Flight of the Beehouse at Spro.
There's a whole cabal out there that thinks I'm some sort of hot aired, blowhard stalwart and while I won't say that they're 100 percent wrong, I do, from time to time, rethink my stance and make a course change.
I'm a fallible human with my own set of whacked preferences. I like grass fed steaks, younger women and I really haven't been paying attention to decaf coffee. Decaf coffee really has been like that scratch in the middle of your back that you just can't reach - an irritation that must be dealt with. At The Spro, we might serve four decaf coffees in a day.
Because of this, it really hasn't been a high priority for me, even though it's probably the one coffee that we're losing the most money on. Pots of decaf are brewed only to be thrown away. It's the ultimate in waste and it's time to stop.
Okay, I'll be honest. The diaphragm on the decaf airpot finally broke and since I'm too cheap to replace it, it was time to make a change...
Drip, dripping away.
Readers of this blog will know that I haven't been the biggest fan of pourovers, mainly because I think all the hoopla about it being the "next thing" is just lame bullshit - especially since those cats at Royal Coffee in Berkeley had been doing it for years when Dismas Smith, Sandy Hon and myself stopped there in January 2005 for a cup. But there's a new enthusiasm for pourover, as well as some new consciousness about it and some new engineering.
Mark Inman, guru of Taylor Maid Farms in Sebastopol, California has come out with the Tru Bru pourover system with Beehouse porcelain filter holders from Japan and made out of stainless steel. There are other makes on the market but they're tall an ugly. At least the Tru Bru is low-profile and rather handsome to boot. But the real selling point for me is that they make a two cup model, not just the four cup model that I see everywhere else and is a monster on your counter.
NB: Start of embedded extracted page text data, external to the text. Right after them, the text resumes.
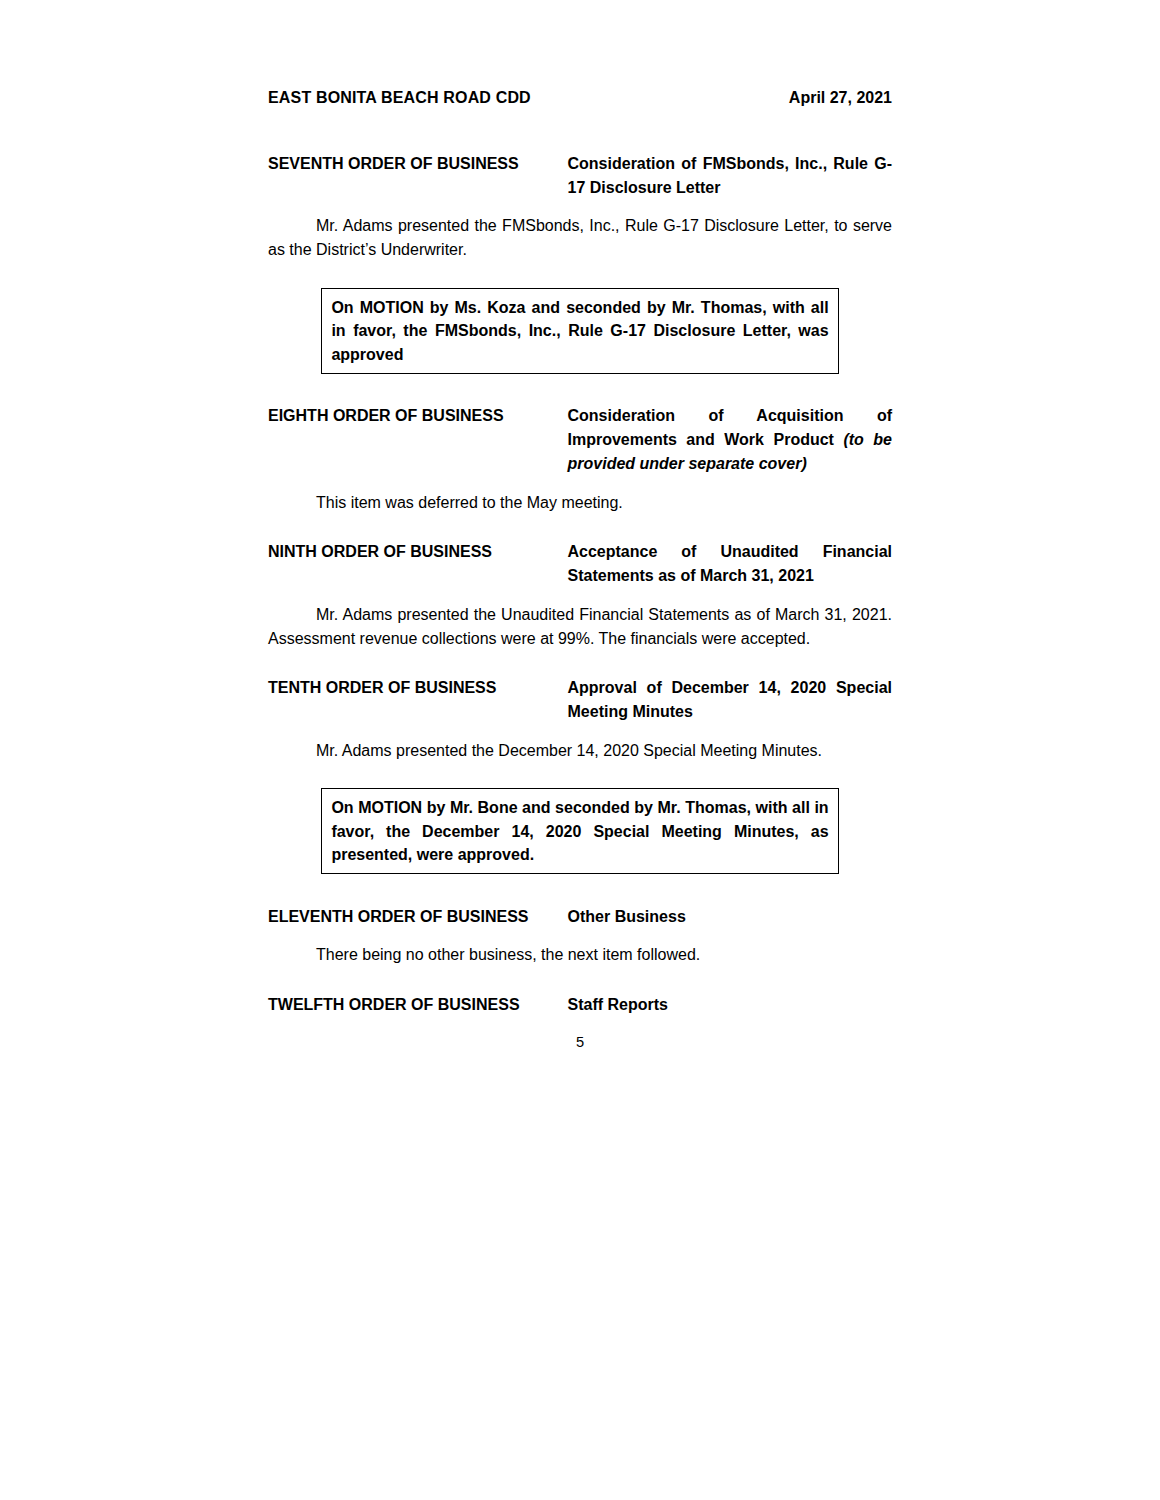EAST BONITA BEACH ROAD CDD
April 27, 2021
SEVENTH ORDER OF BUSINESS
Consideration of FMSbonds, Inc., Rule G-17 Disclosure Letter
Mr. Adams presented the FMSbonds, Inc., Rule G-17 Disclosure Letter, to serve as the District’s Underwriter.
On MOTION by Ms. Koza and seconded by Mr. Thomas, with all in favor, the FMSbonds, Inc., Rule G-17 Disclosure Letter, was approved
EIGHTH ORDER OF BUSINESS
Consideration of Acquisition of Improvements and Work Product (to be provided under separate cover)
This item was deferred to the May meeting.
NINTH ORDER OF BUSINESS
Acceptance of Unaudited Financial Statements as of March 31, 2021
Mr. Adams presented the Unaudited Financial Statements as of March 31, 2021. Assessment revenue collections were at 99%. The financials were accepted.
TENTH ORDER OF BUSINESS
Approval of December 14, 2020 Special Meeting Minutes
Mr. Adams presented the December 14, 2020 Special Meeting Minutes.
On MOTION by Mr. Bone and seconded by Mr. Thomas, with all in favor, the December 14, 2020 Special Meeting Minutes, as presented, were approved.
ELEVENTH ORDER OF BUSINESS
Other Business
There being no other business, the next item followed.
TWELFTH ORDER OF BUSINESS
Staff Reports
5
For a program like ours where pourover is not our primary brewing method, the two cup model fits the bill just right.
Brew samples and the french press control (second from left).
So I mock others and their pourovers only to find a really concentrated level of attention to get a nice brew out of the thing. I'm surprised to find that there really is a lot more to pourover than simply pouring the hot water over the coffee. Timing of the water stream is critical. If you dump it in and let it flow, it flows too fast and you get underextracted coffee.
We're just beginning our exploration with pourover, but the initial parameters we are starting from are as follows:
8z cup - 16 grams coffee
12z cup - 24 grams coffee
16z cup - 32 grams coffee
I've been playing around with the circle in the center pouring technique that Aaron Ultimo showed me and we're getting interesting results. So far, the coffee has been nice but lacking the qualities that I love in a French Pressed coffee, namely that rich body. We're getting similar flavor notes from the pourover but that body and complexity of pressed coffee is missing, but I think that's just part of the game.
If you come by The Spro in the coming weeks, you'll find the pourover working its' way into our lineup.